A Step-by-Step Breakdown

User Input: The function begins by prompting the user to enter the desired topic for the video. This input will serve as the foundation for the subsequent steps.
Text Generation: Using the generate_paragraphs function, the main() function generates a set of paragraphs based on the user’s topic. These paragraphs will form the basis of the video’s voiceover.
Text Cleaning: To ensure a smooth and natural-sounding voiceover, the clean_paragraphs function is called to remove any unnecessary whitespace or formatting from the generated paragraphs.
Image Prompt Generation: The generate_image_prompts function is invoked to create a series of image prompts that align with the user’s topic. These prompts will be used to guide the image generation process.
Directory Creation: To organize the generated images and voiceover files, the function creates necessary directories if they don’t already exist.
Image Generation: A loop iterates through the generated image prompts and filenames, calling the generate_image function to create corresponding images and save them to the specified directory.
Voiceover Generation: The generate_voiceover function is called to create the voiceover based on the cleaned text and save it to a designated file.
Video Creation: Finally, the create_video function is invoked to combine the generated images and voiceover into a cohesive video, saving the final output to a specified file.

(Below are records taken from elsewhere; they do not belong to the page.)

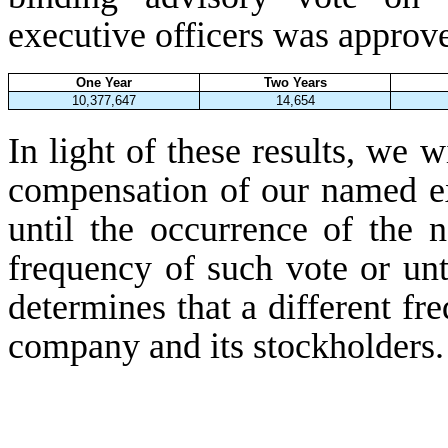
executive officers was approv
One Year
Two Years
10,377,647
14,654
In light of these results, we w
compensation of our named ex
until the occurrence of the 
frequency of such vote or unt
determines that a different fre
company and its stockholders.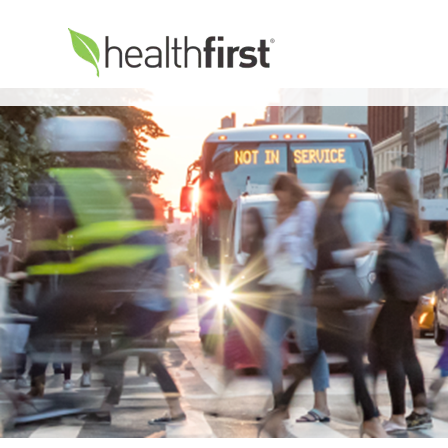
Healthfirst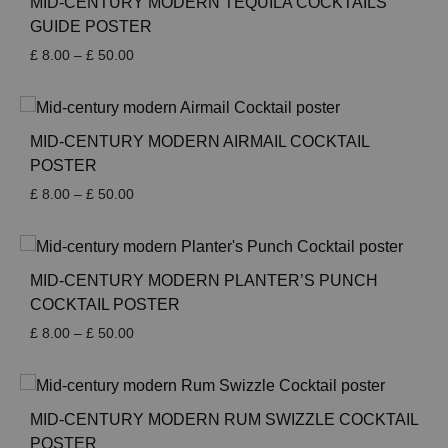
MID-CENTURY MODERN TEQUILA COCKTAILS
GUIDE POSTER
Price
£
8.00
–
£
50.00
range:
£ 8.00
through
£ 50.00
MID-CENTURY MODERN AIRMAIL COCKTAIL
POSTER
Price
£
8.00
–
£
50.00
range:
£ 8.00
through
£ 50.00
MID-CENTURY MODERN PLANTER’S PUNCH
COCKTAIL POSTER
Price
£
8.00
–
£
50.00
range:
£ 8.00
through
£ 50.00
MID-CENTURY MODERN RUM SWIZZLE COCKTAIL
POSTER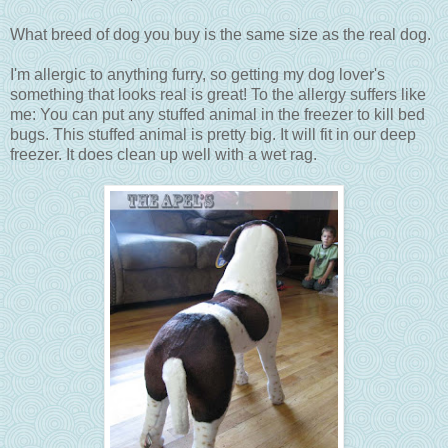
What breed of dog you buy is the same size as the real dog.
I'm allergic to anything furry, so getting my dog lover's
something that looks real is great! To the allergy suffers like
me: You can put any stuffed animal in the freezer to kill bed
bugs. This stuffed animal is pretty big. It will fit in our deep
freezer. It does clean up well with a wet rag.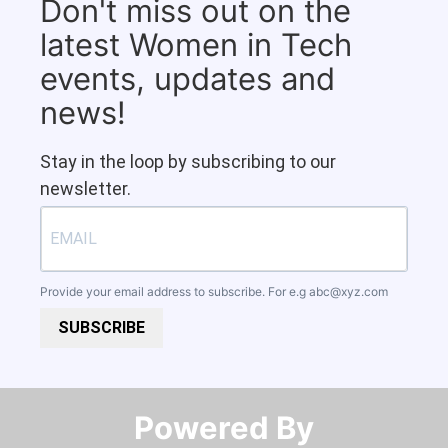
Don't miss out on the
latest Women in Tech
events, updates and
news!
Stay in the loop by subscribing to our
newsletter.
Provide your email address to subscribe. For e.g
abc@xyz.com
SUBSCRIBE
Powered By​​​​​​​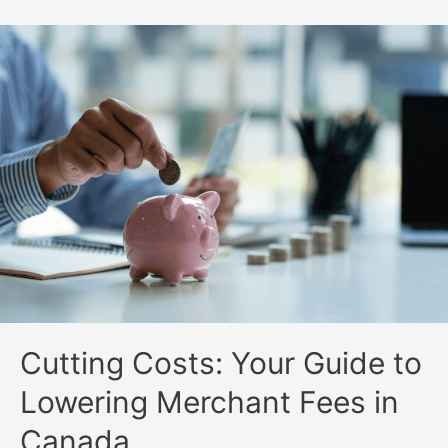
Cutting Costs: Your Guide to
Lowering Merchant Fees in
Canada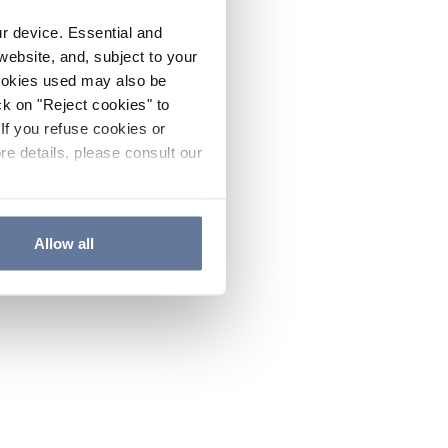
ur device. Essential and
website, and, subject to your
cookies used may also be
ck on "Reject cookies" to
If you refuse cookies or
re details, please consult our
Allow all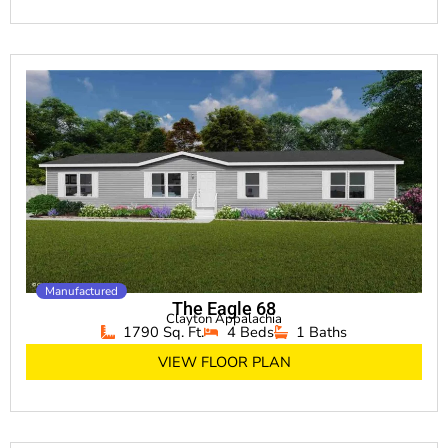
Manufactured
The Eagle 68
Clayton Appalachia
1790 Sq. Ft.
4 Beds
1 Baths
VIEW FLOOR PLAN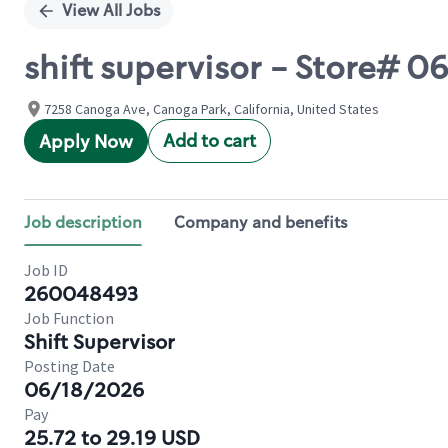
View All Jobs
shift supervisor - Store#
7258 Canoga Ave, Canoga Park, California, United States
Add to cart
Apply Now
Job description
Company and benefits
Job ID
260048493
Job Function
Shift Supervisor
Posting Date
06/18/2026
Pay
25.72 to 29.19 USD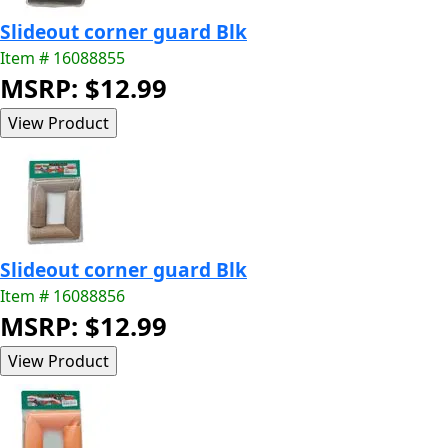
Slideout corner guard Blk
Item # 16088855
MSRP: $12.99
Slideout corner guard Blk
Item # 16088856
MSRP: $12.99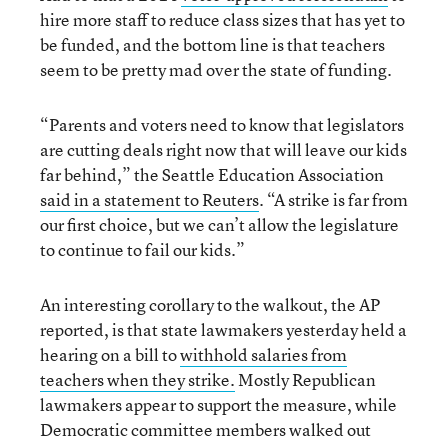
hire more staff to reduce class sizes that has yet to
be funded, and the bottom line is that teachers
seem to be pretty mad over the state of funding.
“Parents and voters need to know that legislators
are cutting deals right now that will leave our kids
far behind,” the Seattle Education Association
said in a statement to Reuters
. “A strike is far from
our first choice, but we can’t allow the legislature
to continue to fail our kids.”
An interesting corollary to the walkout, the AP
reported, is that state lawmakers yesterday held a
hearing on a bill to
withhold salaries from
teachers when they strike.
Mostly Republican
lawmakers appear to support the measure, while
Democratic committee members walked out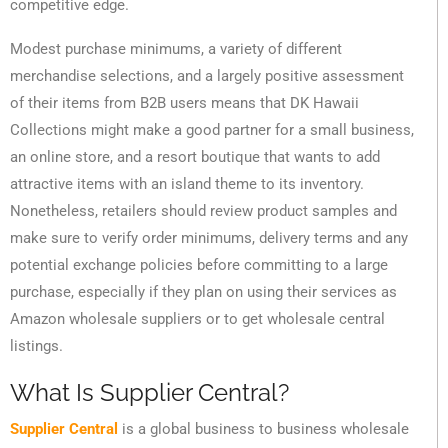
competitive edge.
Modest purchase minimums, a variety of different
merchandise selections, and a largely positive assessment
of their items from B2B users means that DK Hawaii
Collections might make a good partner for a small business,
an online store, and a resort boutique that wants to add
attractive items with an island theme to its inventory.
Nonetheless, retailers should review product samples and
make sure to verify order minimums, delivery terms and any
potential exchange policies before committing to a large
purchase, especially if they plan on using their services as
Amazon wholesale suppliers or to get wholesale central
listings.
What Is Supplier Central?
Supplier Central
is a global business to business wholesale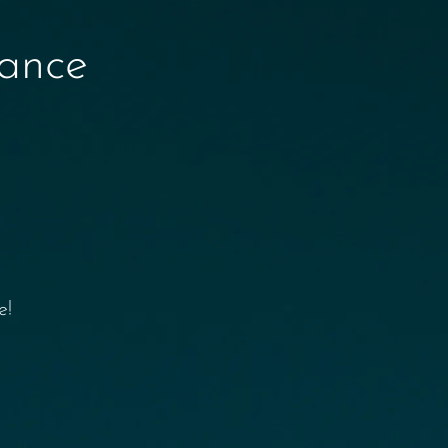
nance
e!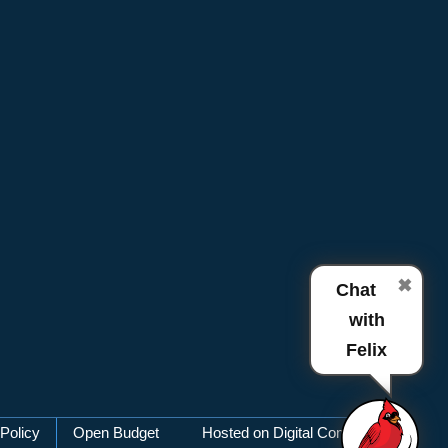
✖
Chat
with
Felix
Policy
Open Budget
Hosted on Digital Commons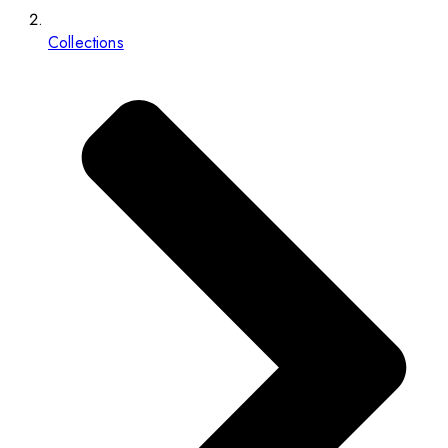
Collections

The Heart of the Operation

The main() function acts as the conductor, ensuring that each step of the video creation process is executed in the correct order and with the necessary inputs. It provides a clear and structured flow, making the entire application more manageable and efficient.

Now that the code is ready, you can run it! It will prompt you to enter a topic, and then watch as the magic unfolds.